* _取り組む課題_
**a.** 本文について、次の問いに答えよ。
(i) 内行田地区の発展のはじめとされるのは、室町期に誰が城を築いたことか。
(ii) 文政六年(1823)、社は桑名からどこへ鎮座したか。
(iii) 本殿前の一対の灯篭は、いつ誰によって奉納されたものか。
**b.** 本文のうち、「明治始めの神仏分離令により藩」から「本殿前に奉納された一対の灯篭は天保五年の藩主松平忠堯公によるもの。」までの部分をそのまま出力せよ。

* _本文の抜粋_
━━━

2023-01-10 14:24:34 | 神社と歴史 忍領行田

忍城址のある内行田地区は室町期成田親泰が城を築き、城下の造営を進めたことが発展のはじめとされ、江戸期には十万石の城下町の中心として栄えた。

当社は家康の娘亀姫が父の肖像画を頂き、子の松平忠明に伝え、忠明が大和国郡山の地に社を造営して肖像画を安置したことに始まる。別当として久昌院が祭祀を奉仕した。以来藩主の崇敬する神社となり松平家移封のたびに遷座され文政六年(1823)桑名より別当ともども忍城内へと鎮座した。

(行田市HPより引用)
明治始めの神仏分離令により藩主東京移住のため祭祀断絶の危機を迎えるが旧藩士らの存続運動で諏訪郭内の諏訪神社境内に本殿を移し、明治三十三年(1900)藩祖松平忠明公を配祀し現在に至っている。明治維新の際旧親藩である忍藩は多くの私財を没収され、苦難の時を迎える。当時の混乱の様子は今も所々に残されていて、忍城下の御門や多くの城郭址は各地に散って行ってしまった。東照宮に対する信仰も多くはそがれようとする中でも、旧藩士らは苦労してその信仰を伝えたのだった。
そのうちの一人が旧士族の鈴木敏行であって、皿尾久伊豆神社の従軍の碑(日清戦争)の撰文は敏行公のものである。

社記によれば旧藩時代の祭りは四月十七日でこの日だけは庶民にも参拝が許されたという。現在続く行田の市民春祭りは、私が子供のころは「権現様」と言って東照宮の前が中心であった。江戸期にはこの祭りに際し多くの村々から奉納金があり、講中も大変栄えた。古記録に「嘉永五年(1853)四月行田町八十両奉納」とあり城下で地代の徴収が免除されたことに対して町民が地代に変えて奉納したものと考えられている。江戸期の徳政がよく伝わる話である。
(近年ふるさと納税の弊害が伝えられていて、返礼品の送付やその他必要な経費によって税収の赤字が進んでいる。国の交付金によってその穴埋めがされていて本末転倒な事態となっている。歴史に学ばないとはこのことだろう)

本殿前に奉納された一対の灯篭は天保五年の藩主松平忠堯公によるもの。

御神体となる家康公肖像画に関する由緒が非常に当時の親子の情を語るものである。

━━━

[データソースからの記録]
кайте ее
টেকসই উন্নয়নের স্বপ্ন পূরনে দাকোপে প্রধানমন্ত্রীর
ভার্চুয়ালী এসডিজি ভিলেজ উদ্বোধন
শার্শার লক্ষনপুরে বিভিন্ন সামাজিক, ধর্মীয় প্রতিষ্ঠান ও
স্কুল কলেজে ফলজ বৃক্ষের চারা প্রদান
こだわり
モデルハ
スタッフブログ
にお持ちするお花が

━━━

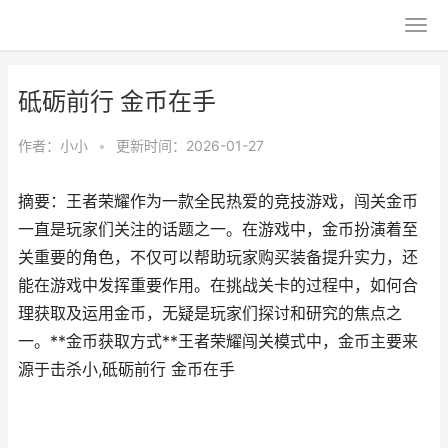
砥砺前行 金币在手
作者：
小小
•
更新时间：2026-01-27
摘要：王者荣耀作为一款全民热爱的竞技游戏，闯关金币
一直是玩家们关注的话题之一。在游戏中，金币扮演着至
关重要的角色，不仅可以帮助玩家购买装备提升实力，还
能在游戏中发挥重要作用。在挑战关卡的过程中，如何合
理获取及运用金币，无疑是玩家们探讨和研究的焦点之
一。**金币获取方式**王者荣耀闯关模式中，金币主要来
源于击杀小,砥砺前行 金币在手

━━━

* _練習問題の解答_
**a.**
(i) 成田親泰
(ii) 忍城内(別当ともども)
(iii) 天保五年、藩主松平忠堯公

**b.**
明治始めの神仏分離令により藩主東京移住のため祭祀断絶の危機を迎えるが旧藩士らの存続運動で諏訪郭内の諏訪神社境内に本殿を移し、明治三十三年(1900)藩祖松平忠明公を配祀し現在に至っている。明治維新の際旧親藩である忍藩は多くの私財を没収され、苦難の時を迎える。当時の混乱の様子は今も所々に残されていて、忍城下の御門や多くの城郭址は各地に散って行ってしまった。東照宮に対する信仰も多くはそがれようとする中でも、旧藩士らは苦労してその信仰を伝えたのだった。
そのうちの一人が旧士族の鈴木敏行であって、皿尾久伊豆神社の従軍の碑(日清戦争)の撰文は敏行公のものである。

社記によれば旧藩時代の祭りは四月十七日でこの日だけは庶民にも参拝が許されたという。現在続く行田の市民春祭りは、私が子供のころは「権現様」と言って東照宮の前が中心であった。江戸期にはこの祭りに際し多くの村々から奉納金があり、講中も大変栄えた。古記録に「嘉永五年(1853)四月行田町八十両奉納」とあり城下で地代の徴収が免除されたことに対して町民が地代に変えて奉納したものと考えられている。江戸期の徳政がよく伝わる話である。
(近年ふるさと納税の弊害が伝えられていて、返礼品の送付やその他必要な経費によって税収の赤字が進んでいる。国の交付金によってその穴埋めがされていて本末転倒な事態となっている。歴史に学ばないとはこのことだろう)

本殿前に奉納された一対の灯篭は天保五年の藩主松平忠堯公によるもの。